To prepare for something like this, you usually will need to give blood samples, a physical exam, and of course, the medial history will be consulted. Your doctor will ask about any former surgeries and medications which are taken, including supplements and medicines. Your doctor will ask you to fast for about 12 hours before surgery, and you might need to have a laxative or an enema the night before in order to help clean out your bowels. You’ll need to stay for at least 3-7 days in the hospital.
You are out under anesthesia via an IV, and you’ll be painless and asleep during this. You will first be prepared and clean, and you’ll get an incision into there, and you’ll then have a par of the large intestine cut, bringing it through the abdominal wall.

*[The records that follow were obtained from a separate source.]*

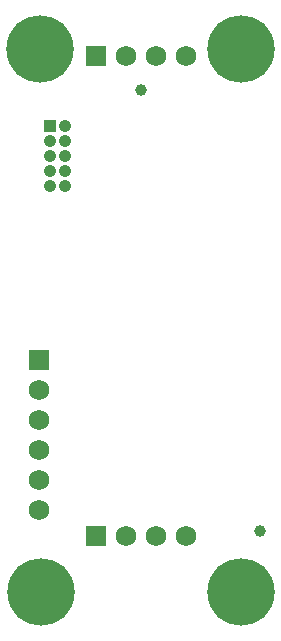
<source format=gbr>
G04*
G04 #@! TF.GenerationSoftware,Altium Limited,Altium Designer,24.5.2 (23)*
G04*
G04 Layer_Color=255*
%FSLAX25Y25*%
%MOIN*%
G70*
G04*
G04 #@! TF.SameCoordinates,31991F0E-98CA-4A4E-B794-B5AF52ABA4E1*
G04*
G04*
G04 #@! TF.FilePolarity,Positive*
G04*
G01*
G75*
%ADD25C,0.03937*%
%ADD51C,0.22441*%
%ADD52R,0.06890X0.06890*%
%ADD53C,0.06890*%
%ADD54R,0.06890X0.06890*%
%ADD55C,0.04200*%
%ADD56R,0.04200X0.04200*%
D25*
X87126Y34087D02*
D03*
X47226Y181000D02*
D03*
D51*
X13780Y194882D02*
D03*
X14028Y13780D02*
D03*
X80709D02*
D03*
Y194882D02*
D03*
D52*
X13400Y91000D02*
D03*
D53*
Y81000D02*
D03*
Y71000D02*
D03*
Y61000D02*
D03*
Y51000D02*
D03*
Y41000D02*
D03*
X62244Y192488D02*
D03*
X52244D02*
D03*
X42244D02*
D03*
Y32488D02*
D03*
X52244D02*
D03*
X62244D02*
D03*
D54*
X32244Y192488D02*
D03*
Y32488D02*
D03*
D55*
X21971Y159088D02*
D03*
X16971D02*
D03*
Y164088D02*
D03*
Y154088D02*
D03*
Y149088D02*
D03*
X21971Y154088D02*
D03*
Y149088D02*
D03*
Y164088D02*
D03*
Y169088D02*
D03*
D56*
X16971D02*
D03*
M02*

</source>
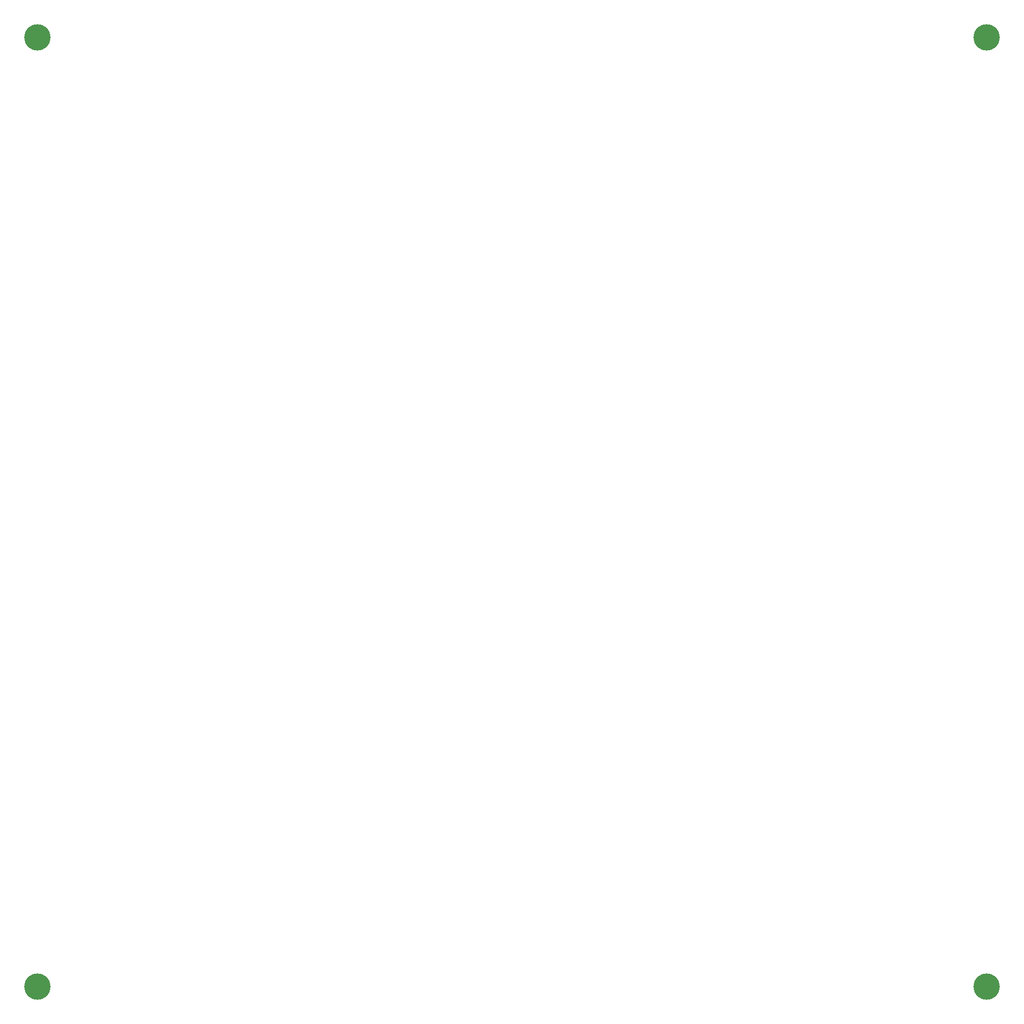
<source format=gbp>
G04 Layer: BottomPasteMaskLayer*
G04 EasyEDA v6.5.51, 2025-11-28 17:22:10*
G04 3f89507fd9de47f783310b3fc4076c63,ba7c814570024b70955b40637584d18f,10*
G04 Gerber Generator version 0.2*
G04 Scale: 100 percent, Rotated: No, Reflected: No *
G04 Dimensions in millimeters *
G04 leading zeros omitted , absolute positions ,4 integer and 5 decimal *
%FSLAX45Y45*%
%MOMM*%

%ADD10C,4.0000*%
%ADD11C,0.0124*%

%LPD*%
D10*
G01*
X14550009Y10500004D03*
G01*
X150012Y10500004D03*
G01*
X150012Y-3899992D03*
G01*
X14550009Y-3899992D03*
M02*

</source>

From there, an implant is put into there, to hold the intestine in place. It might be temporary and permanent. Once this is finished, you’ll have the stitches closed and brought to a recovery room, and from there, you’ll have to reintroduce liquids to make sure that there are no digestive problems.
With all of this, you’ll be able to get the help that you need, and there is, of course, the benefit to a colostomy, and it might be something that you need. You should definitely talk with your doctor if you believe that you might need one, and to get the help that you need.